EXERCISE PROMPT: Reproduce, word for word, the news report on vegetables and prostate cancer risk that follows.

August 31, 2007 / 8:04 PM / 12 years ago

Veggies may lower aggressive prostate cancer risk

NEW YORK (Reuters Health) - Men may be able to halve their risk of aggressive prostate cancer by adding large amounts of broccoli and cauliflower to their menu. However, the overall risk of prostate cancer was not changed.

In a study of nearly 30,000 men, Dr. Richard B. Hayes of the National Cancer Institute in Bethesda, Maryland and colleagues found that men who ate more than a serving of either vegetable each week had roughly half the risk of developing advanced-stage prostate cancer — that had spread beyond the prostate gland — compared with their peers who ate these vegetables less than once a month.

A number of studies have linked high fruit and vegetable diets with lower prostate cancer risk, but these results have been mixed. Few investigators have looked at advanced disease, Hayes and his team note in the Journal of the National Cancer Institute. Hayes and his colleagues looked at 29,361 men who were being followed as part of the Prostate, Lung, Colorectal and Ovarian Cancer Screening Trial.

During more than 4 years of follow-up, 1,338 of the men developed prostate cancer. While there was no overall link between fruit and vegetable intake and prostate cancer risk, men who ate the most veggies had a 49-percent lower risk of being diagnosed with prostate cancer that had advanced to stage III or IV (on a scale of I to IV), the researchers found.

Most of the effect appeared to be due to cruciferous vegetables, which include Brussels sprouts, cabbage, broccoli and cauliflower; larger amounts of any vegetables in this family cut risk by 40 percent.

DATASET RECORDS:

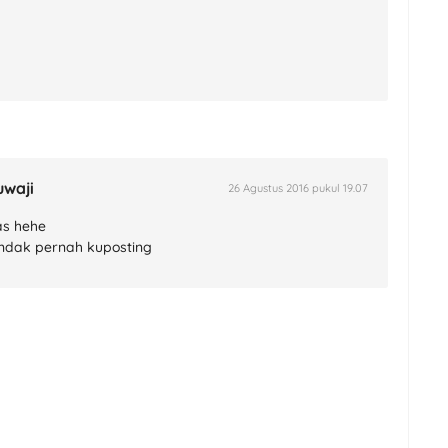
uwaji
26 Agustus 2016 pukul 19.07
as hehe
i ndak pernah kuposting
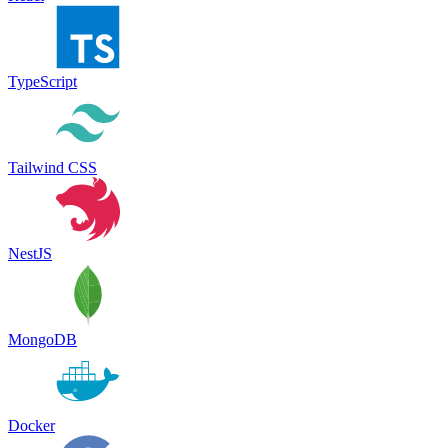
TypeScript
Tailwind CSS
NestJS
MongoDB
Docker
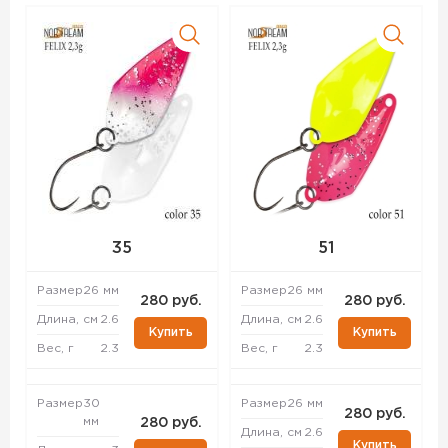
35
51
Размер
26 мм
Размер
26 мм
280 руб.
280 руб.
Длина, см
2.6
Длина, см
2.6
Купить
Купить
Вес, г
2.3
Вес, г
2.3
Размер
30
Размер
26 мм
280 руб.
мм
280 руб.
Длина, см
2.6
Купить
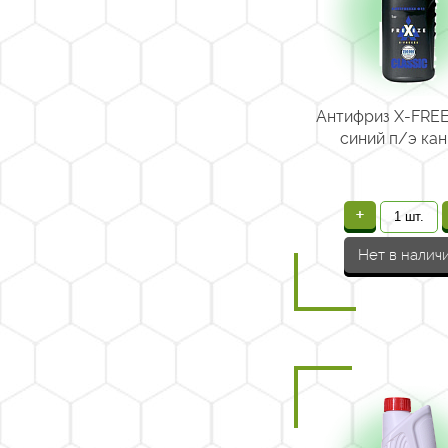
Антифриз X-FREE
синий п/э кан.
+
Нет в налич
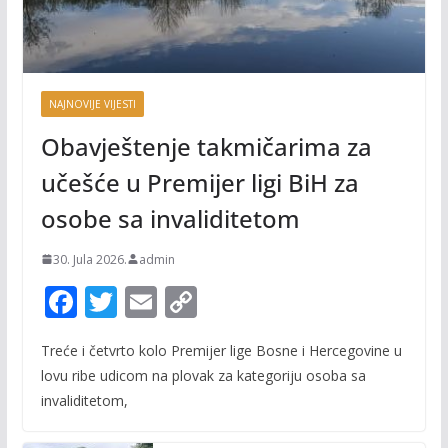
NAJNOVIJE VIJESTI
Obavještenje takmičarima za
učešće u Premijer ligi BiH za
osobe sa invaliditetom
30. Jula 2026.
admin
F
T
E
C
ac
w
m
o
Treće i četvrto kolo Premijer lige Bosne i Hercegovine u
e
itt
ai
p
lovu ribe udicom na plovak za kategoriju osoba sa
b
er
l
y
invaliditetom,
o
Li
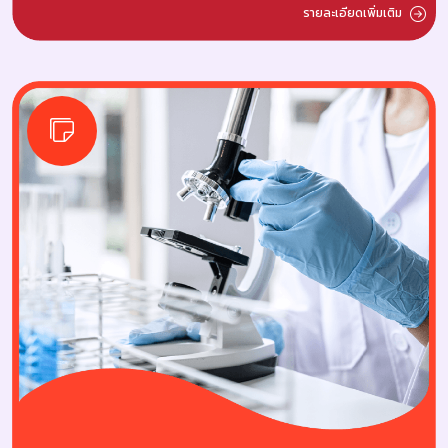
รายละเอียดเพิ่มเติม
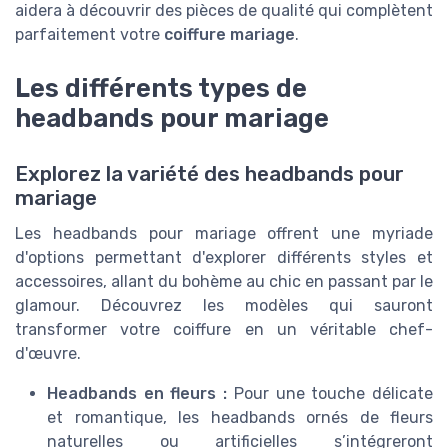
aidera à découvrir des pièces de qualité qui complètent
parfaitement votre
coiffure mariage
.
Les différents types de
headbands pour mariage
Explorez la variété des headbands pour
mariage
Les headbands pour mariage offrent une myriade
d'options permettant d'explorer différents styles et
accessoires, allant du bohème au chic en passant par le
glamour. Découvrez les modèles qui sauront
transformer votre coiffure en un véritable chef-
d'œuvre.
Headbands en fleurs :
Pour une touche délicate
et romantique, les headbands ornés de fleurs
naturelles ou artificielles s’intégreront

EXERCISE ANSWER:
August 31, 2007 / 8:04 PM / 12 years ago

Veggies may lower aggressive prostate cancer risk

NEW YORK (Reuters Health) - Men may be able to halve their risk of aggressive prostate cancer by adding large amounts of broccoli and cauliflower to their menu. However, the overall risk of prostate cancer was not changed.

In a study of nearly 30,000 men, Dr. Richard B. Hayes of the National Cancer Institute in Bethesda, Maryland and colleagues found that men who ate more than a serving of either vegetable each week had roughly half the risk of developing advanced-stage prostate cancer — that had spread beyond the prostate gland — compared with their peers who ate these vegetables less than once a month.

A number of studies have linked high fruit and vegetable diets with lower prostate cancer risk, but these results have been mixed. Few investigators have looked at advanced disease, Hayes and his team note in the Journal of the National Cancer Institute. Hayes and his colleagues looked at 29,361 men who were being followed as part of the Prostate, Lung, Colorectal and Ovarian Cancer Screening Trial.

During more than 4 years of follow-up, 1,338 of the men developed prostate cancer. While there was no overall link between fruit and vegetable intake and prostate cancer risk, men who ate the most veggies had a 49-percent lower risk of being diagnosed with prostate cancer that had advanced to stage III or IV (on a scale of I to IV), the researchers found.

Most of the effect appeared to be due to cruciferous vegetables, which include Brussels sprouts, cabbage, broccoli and cauliflower; larger amounts of any vegetables in this family cut risk by 40 percent.